## STORED DATA

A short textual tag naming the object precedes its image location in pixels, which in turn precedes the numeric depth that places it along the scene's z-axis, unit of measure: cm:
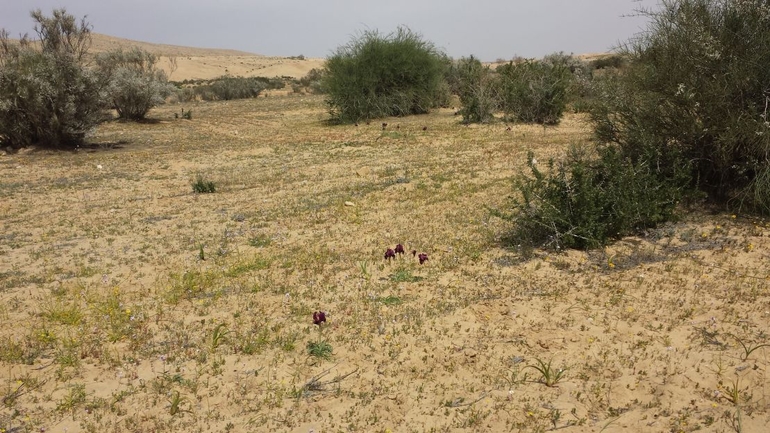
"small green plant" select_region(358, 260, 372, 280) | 545
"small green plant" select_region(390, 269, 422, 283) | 532
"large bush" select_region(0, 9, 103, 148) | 1437
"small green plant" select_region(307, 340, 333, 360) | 404
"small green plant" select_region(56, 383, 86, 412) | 351
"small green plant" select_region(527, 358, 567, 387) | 354
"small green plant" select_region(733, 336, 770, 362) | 361
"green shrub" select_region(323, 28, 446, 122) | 2156
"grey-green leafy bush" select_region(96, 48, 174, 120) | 2130
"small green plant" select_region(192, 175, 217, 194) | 994
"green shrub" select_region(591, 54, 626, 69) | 3516
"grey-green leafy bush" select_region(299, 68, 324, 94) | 3668
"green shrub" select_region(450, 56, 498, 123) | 1780
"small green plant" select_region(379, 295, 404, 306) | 483
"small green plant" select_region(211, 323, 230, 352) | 420
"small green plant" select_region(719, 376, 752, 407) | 320
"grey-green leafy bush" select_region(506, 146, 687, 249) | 572
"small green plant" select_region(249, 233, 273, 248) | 675
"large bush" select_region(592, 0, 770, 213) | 595
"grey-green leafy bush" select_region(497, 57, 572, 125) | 1714
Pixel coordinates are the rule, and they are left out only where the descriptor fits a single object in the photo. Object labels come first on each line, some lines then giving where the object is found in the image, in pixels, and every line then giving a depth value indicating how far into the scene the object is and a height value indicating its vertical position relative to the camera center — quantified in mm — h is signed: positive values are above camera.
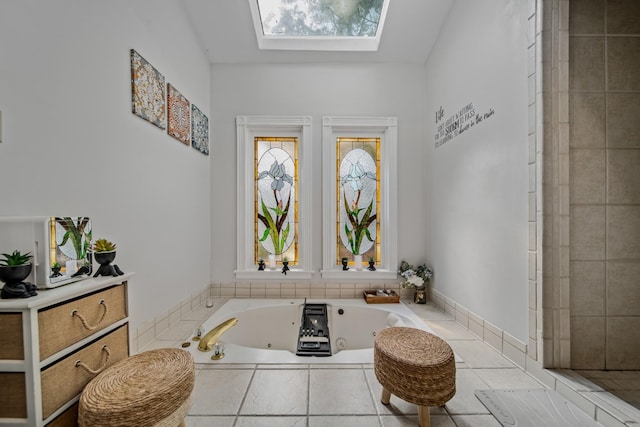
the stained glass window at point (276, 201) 2418 +111
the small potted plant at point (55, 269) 830 -184
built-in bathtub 2018 -893
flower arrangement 2188 -552
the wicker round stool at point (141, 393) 716 -546
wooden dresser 664 -394
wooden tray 2182 -748
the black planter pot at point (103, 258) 1003 -174
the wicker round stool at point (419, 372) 955 -622
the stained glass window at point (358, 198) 2428 +137
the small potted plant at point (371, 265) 2344 -490
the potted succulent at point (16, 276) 708 -176
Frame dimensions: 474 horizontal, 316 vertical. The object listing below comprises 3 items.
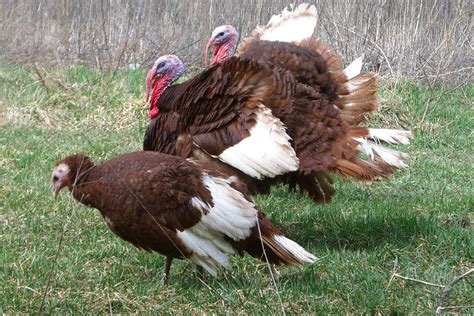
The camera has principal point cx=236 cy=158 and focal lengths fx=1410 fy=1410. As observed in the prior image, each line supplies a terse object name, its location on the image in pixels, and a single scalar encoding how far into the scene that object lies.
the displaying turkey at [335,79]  8.38
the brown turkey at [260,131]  7.61
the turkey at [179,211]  6.18
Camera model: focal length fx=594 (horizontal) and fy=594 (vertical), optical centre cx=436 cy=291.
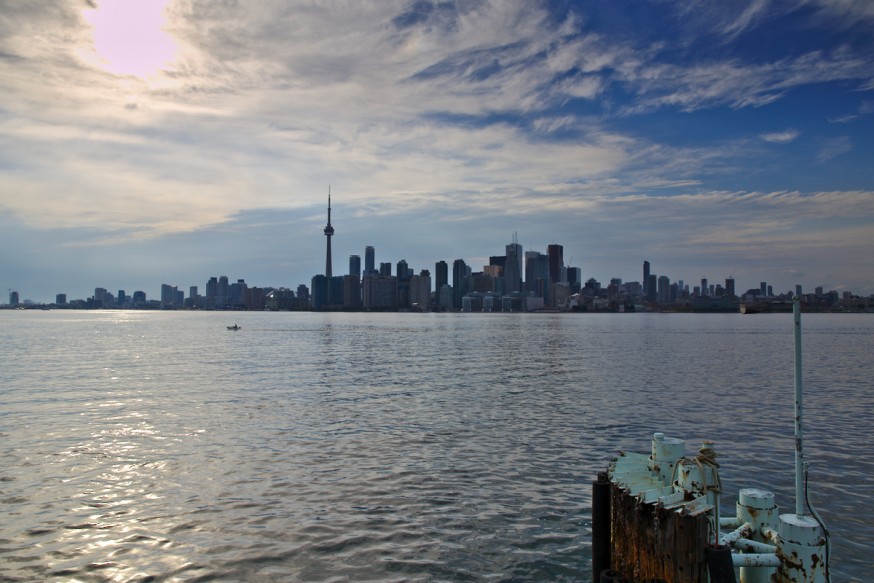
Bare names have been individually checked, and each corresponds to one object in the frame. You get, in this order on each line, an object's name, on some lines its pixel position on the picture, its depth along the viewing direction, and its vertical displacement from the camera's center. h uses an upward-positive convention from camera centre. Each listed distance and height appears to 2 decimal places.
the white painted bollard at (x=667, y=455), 11.92 -2.99
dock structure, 8.84 -3.68
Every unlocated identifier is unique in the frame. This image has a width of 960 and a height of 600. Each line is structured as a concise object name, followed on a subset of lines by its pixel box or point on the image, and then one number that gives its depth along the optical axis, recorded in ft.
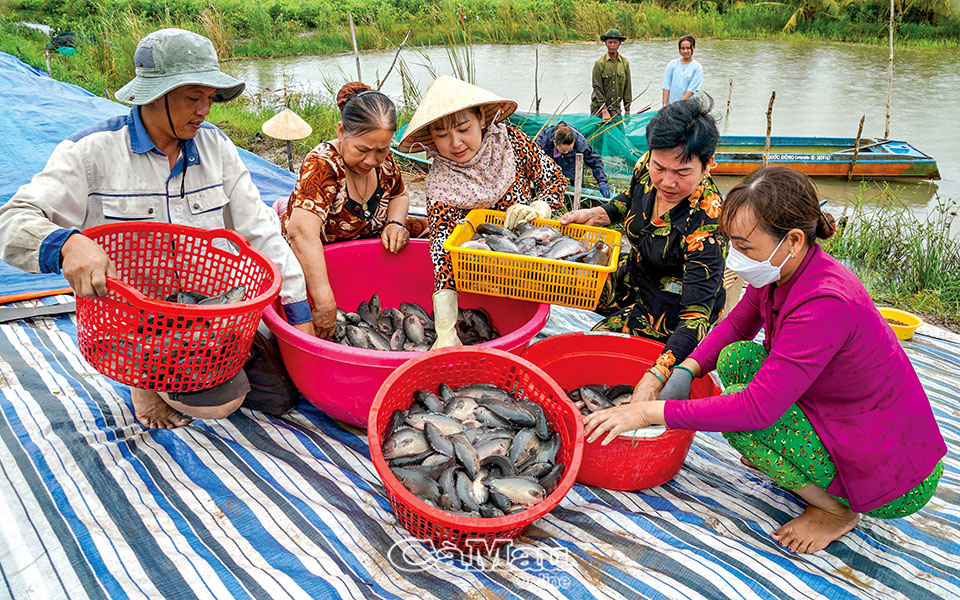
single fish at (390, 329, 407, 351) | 9.45
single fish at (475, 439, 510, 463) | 7.08
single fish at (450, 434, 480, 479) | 6.88
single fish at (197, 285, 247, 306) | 7.47
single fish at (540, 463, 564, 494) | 6.64
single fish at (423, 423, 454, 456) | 7.02
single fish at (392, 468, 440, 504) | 6.59
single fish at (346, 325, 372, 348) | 9.34
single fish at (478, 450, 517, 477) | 6.83
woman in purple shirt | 6.11
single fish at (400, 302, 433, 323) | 10.59
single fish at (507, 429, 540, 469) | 7.04
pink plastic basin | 7.71
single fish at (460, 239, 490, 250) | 8.50
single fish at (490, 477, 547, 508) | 6.46
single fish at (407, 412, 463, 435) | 7.24
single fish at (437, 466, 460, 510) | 6.48
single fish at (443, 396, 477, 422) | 7.48
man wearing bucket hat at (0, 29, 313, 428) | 6.24
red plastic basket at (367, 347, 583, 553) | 5.96
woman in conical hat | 9.36
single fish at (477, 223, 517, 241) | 9.22
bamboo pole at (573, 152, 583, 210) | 18.02
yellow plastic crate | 8.09
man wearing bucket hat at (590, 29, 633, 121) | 33.35
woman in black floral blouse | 7.92
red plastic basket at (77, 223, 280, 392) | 6.43
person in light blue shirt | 31.19
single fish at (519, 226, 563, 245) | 9.06
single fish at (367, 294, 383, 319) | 10.54
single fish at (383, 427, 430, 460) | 6.95
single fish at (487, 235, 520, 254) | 8.66
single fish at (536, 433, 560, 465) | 6.98
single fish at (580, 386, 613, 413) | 8.66
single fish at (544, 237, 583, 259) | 8.47
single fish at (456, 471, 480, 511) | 6.43
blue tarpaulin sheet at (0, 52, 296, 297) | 11.66
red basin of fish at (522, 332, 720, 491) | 7.46
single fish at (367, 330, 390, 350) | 9.39
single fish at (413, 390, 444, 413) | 7.48
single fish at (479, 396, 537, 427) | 7.29
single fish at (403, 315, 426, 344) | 9.78
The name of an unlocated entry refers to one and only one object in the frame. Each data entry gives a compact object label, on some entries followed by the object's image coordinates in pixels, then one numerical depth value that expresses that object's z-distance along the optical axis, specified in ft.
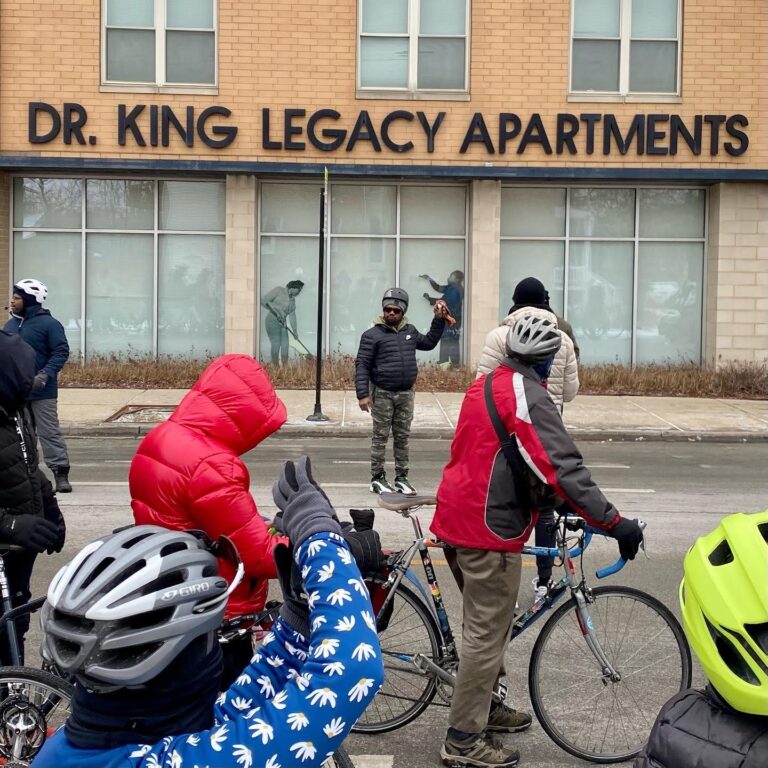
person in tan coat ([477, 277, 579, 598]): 24.08
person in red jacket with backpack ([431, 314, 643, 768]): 14.39
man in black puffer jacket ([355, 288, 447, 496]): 37.32
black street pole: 53.01
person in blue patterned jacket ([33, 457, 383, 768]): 7.05
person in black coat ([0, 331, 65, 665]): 14.43
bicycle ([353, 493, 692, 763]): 15.97
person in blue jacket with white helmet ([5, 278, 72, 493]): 34.60
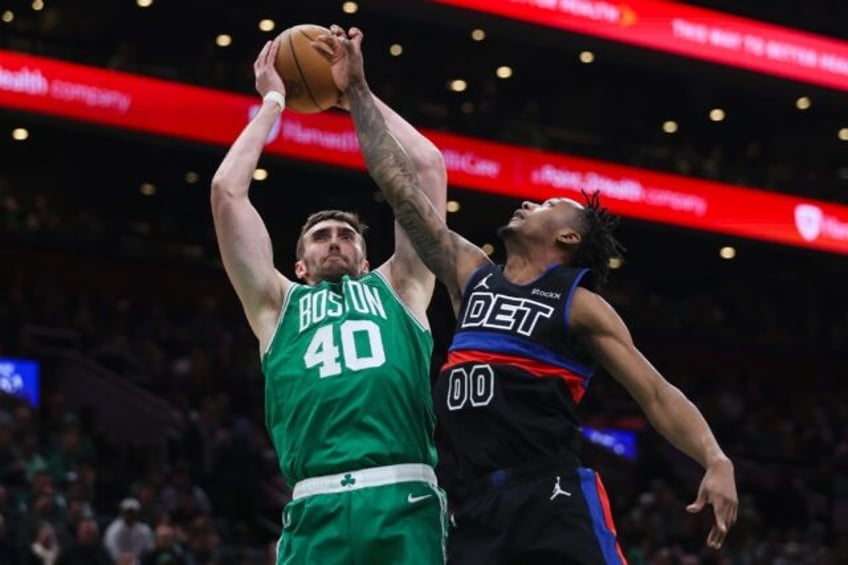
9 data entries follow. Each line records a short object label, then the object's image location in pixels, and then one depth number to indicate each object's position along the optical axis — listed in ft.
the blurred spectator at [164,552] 43.47
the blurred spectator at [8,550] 41.91
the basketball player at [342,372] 19.86
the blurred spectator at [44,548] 42.39
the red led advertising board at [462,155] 69.21
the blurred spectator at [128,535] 45.27
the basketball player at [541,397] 18.51
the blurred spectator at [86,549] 42.75
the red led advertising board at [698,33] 77.46
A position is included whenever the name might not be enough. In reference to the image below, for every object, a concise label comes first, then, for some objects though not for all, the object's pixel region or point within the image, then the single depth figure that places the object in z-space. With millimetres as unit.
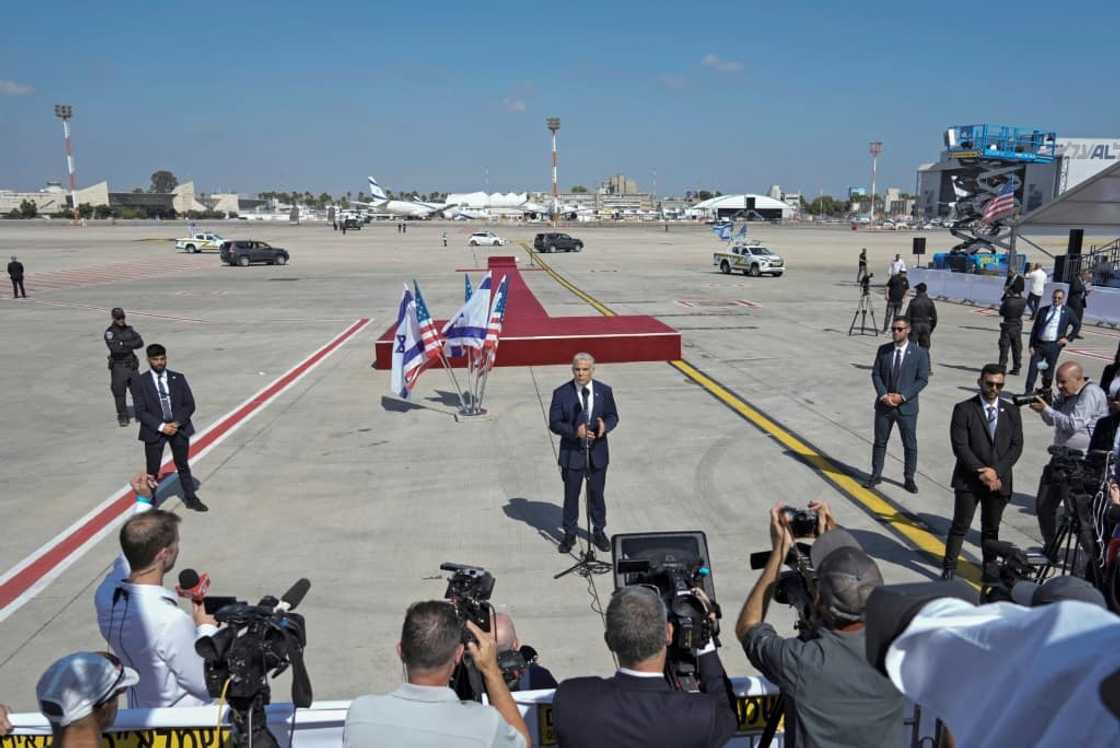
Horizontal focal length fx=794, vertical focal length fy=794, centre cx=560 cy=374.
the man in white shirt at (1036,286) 19562
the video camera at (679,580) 3053
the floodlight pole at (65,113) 104062
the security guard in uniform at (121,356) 11805
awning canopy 14578
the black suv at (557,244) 55031
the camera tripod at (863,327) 20081
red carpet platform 15797
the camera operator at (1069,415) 6898
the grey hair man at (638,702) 2703
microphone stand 6949
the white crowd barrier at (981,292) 21906
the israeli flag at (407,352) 11766
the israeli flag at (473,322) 12141
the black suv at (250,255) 44031
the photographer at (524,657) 3750
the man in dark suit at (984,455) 6426
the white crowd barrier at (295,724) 3199
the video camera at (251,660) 2762
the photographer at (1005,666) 1097
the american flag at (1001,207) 26969
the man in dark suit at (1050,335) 12531
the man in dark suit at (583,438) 7316
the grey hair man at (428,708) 2627
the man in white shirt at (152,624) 3619
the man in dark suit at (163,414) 8328
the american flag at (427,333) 12070
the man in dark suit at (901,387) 8586
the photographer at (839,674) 2863
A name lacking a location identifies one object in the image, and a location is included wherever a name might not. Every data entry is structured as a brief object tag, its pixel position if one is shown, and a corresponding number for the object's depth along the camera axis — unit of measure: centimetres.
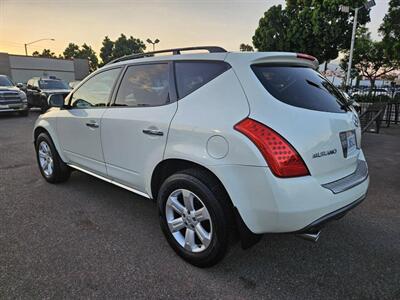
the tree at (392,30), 1659
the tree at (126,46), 7894
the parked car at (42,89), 1445
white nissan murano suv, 202
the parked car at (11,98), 1238
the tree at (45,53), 10456
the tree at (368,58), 2373
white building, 4591
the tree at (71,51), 9054
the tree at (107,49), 7981
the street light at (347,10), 1402
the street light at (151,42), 3491
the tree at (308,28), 1995
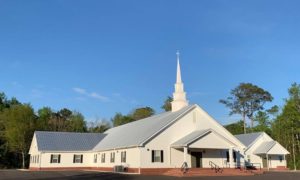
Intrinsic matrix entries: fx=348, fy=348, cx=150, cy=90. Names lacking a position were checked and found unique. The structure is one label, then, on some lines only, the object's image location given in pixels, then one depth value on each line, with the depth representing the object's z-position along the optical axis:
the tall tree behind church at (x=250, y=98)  79.12
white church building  34.03
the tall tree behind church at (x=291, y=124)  57.33
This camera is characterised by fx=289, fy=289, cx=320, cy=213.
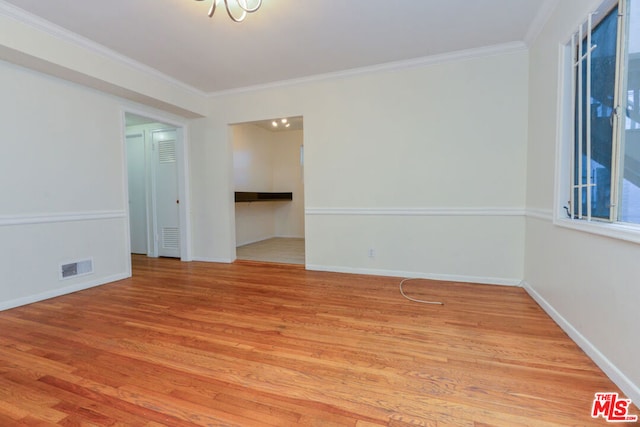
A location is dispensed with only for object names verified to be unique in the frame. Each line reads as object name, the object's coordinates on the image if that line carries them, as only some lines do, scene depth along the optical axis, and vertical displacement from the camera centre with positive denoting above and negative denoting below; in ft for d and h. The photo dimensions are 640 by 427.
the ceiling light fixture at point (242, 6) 7.09 +5.28
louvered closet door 15.57 +0.57
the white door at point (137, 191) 16.53 +0.69
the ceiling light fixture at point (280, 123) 19.46 +5.43
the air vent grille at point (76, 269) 10.07 -2.34
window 5.05 +1.60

## THE TASK
Bring together all lines in the records where the word "barrier" is found.

## RESULT OF THE EXERCISE
the white crowd barrier at (981,292) 21906
the white crowd barrier at (295,724) 3199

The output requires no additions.